December 2022
Payal Khullar received her doctorate in Computational Linguistics (CL). Her research work was supervised by Dr. Manish Shrivastava. Here’s a summary of her research work on Finding the Heads of Headless NPs, and Why:
Ellipsis is deemed important for downstream Natural Language Processing (NLP) tasks that handle data with ellipsis, such as Information Retrieval (IR), event extraction, Machine Translation (MT), Dialogue systems, Summarization, etc. The simplest and most straightforward way to confirm this is to add ellipses resolution as an additional step to the existing NLP system pipelines and measure the change in their performance. However, previous computational work on ellipsis resolution is not only limited, but has also majorly focused on only one type of ellipsis, namely Verb Phrase Ellipsis (VPE) and some phenomena closely related to it such as sluicing, gapping, etc. In other words, the computational support for other ellipses is even more sparse. Another major challenge this field is facing is the lack of use of existing theoretical understanding of this phenomenon in linguistics, which as I find out, has made the task harder than it really is.
This thesis presents the first computational treatment to another major form of ellipses namely–noun ellipses, (also referred to as noun phrase ellipses and nominal ellipses in some linguistic textbooks), drawing from linguistic features of the phenomenon. I present several procedures for the detection and resolution of noun ellipsis in English, as well as the motivation behind and the impact of doing so. The computational experiments draw heavily from the syntactic analysis of noun ellipses in traditional and more recent theoretical linguistic studies. I begin with a rule based approach– where I exploit existing syntactic structural analysis of different types of ellipses in general and noun ellipses in particular, so as to identify cues for its detection and resolution. These result into novel syntactic rules, which are then later represented and optimized as manual features in a supervised Machine Learning framework.
One of the challenges of using linguistic theory of ellipsis is the discrepancy in the definition of the phenomenon used in previous work. Traditionally, many linguists have discussed noun ellipsis exhibiting two strategies in English, namely true lexical elision and one-anaphora. However, more recent linguistic analysis shows they are completely different phenomena. This claim finds support from linguistic analysis of the word taking into account its morphological, syntactic and semantic properties, and is backed by statistical insights on its occurrence and distribution from data-driven studies carried on several popular English corpora.

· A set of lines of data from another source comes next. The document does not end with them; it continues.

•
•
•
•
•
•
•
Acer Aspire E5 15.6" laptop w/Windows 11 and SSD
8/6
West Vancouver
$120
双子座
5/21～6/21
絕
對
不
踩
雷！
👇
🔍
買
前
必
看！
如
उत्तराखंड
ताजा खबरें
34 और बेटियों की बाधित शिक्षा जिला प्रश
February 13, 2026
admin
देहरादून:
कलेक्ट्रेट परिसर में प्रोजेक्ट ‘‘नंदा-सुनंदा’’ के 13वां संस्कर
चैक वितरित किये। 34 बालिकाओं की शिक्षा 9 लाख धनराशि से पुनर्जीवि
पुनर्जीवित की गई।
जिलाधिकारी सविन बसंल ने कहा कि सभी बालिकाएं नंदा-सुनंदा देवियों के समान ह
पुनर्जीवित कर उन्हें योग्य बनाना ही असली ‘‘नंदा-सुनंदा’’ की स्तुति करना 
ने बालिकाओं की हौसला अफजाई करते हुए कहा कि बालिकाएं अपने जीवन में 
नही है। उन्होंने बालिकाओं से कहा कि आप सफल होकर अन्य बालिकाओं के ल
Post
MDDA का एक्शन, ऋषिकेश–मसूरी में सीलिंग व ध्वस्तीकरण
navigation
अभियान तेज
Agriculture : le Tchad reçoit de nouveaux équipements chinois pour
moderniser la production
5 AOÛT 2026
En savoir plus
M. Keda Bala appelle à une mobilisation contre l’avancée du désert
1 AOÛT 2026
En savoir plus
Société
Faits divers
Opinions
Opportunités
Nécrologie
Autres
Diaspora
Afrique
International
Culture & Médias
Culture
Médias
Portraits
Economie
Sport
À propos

In this thesis, I use this linguistic analysis to modify the system for the detection and resolution of noun ellipsis presented earlier and successfully handle the detection and resolution of one-anaphora in English with high accuracy. The investigation and the computational experiments that lead towards it highlight the importance of linguistic analysis in NLP research. Apart from presenting end-to-end pipelines for noun ellipses and noun anaphora resolution that outperform state-of-the-art models significantly, another major contribution of this work will comprise novel findings on the impact of noun ellipses (along with verbal and clausal ellipses) as well as the anaphoric instances of the word one on Machine Translation (MT). I also test the efficacy of a simple resolution procedure as a preprocessing step for improving the performance of English-Hindi NMT–a simple syntactic procedure that can be extended to other language pairs and can be easily incorporated into an existing model without making any modifications in the model itself. Finally, there are some byproducts of this work, including two huge hand annotated corpora for the analysis of one-anaphora and noun ellipsis in English, one small curated dataset containing several instances of noun ellipses, and a parallel testset to aid research in English-Hindi MT.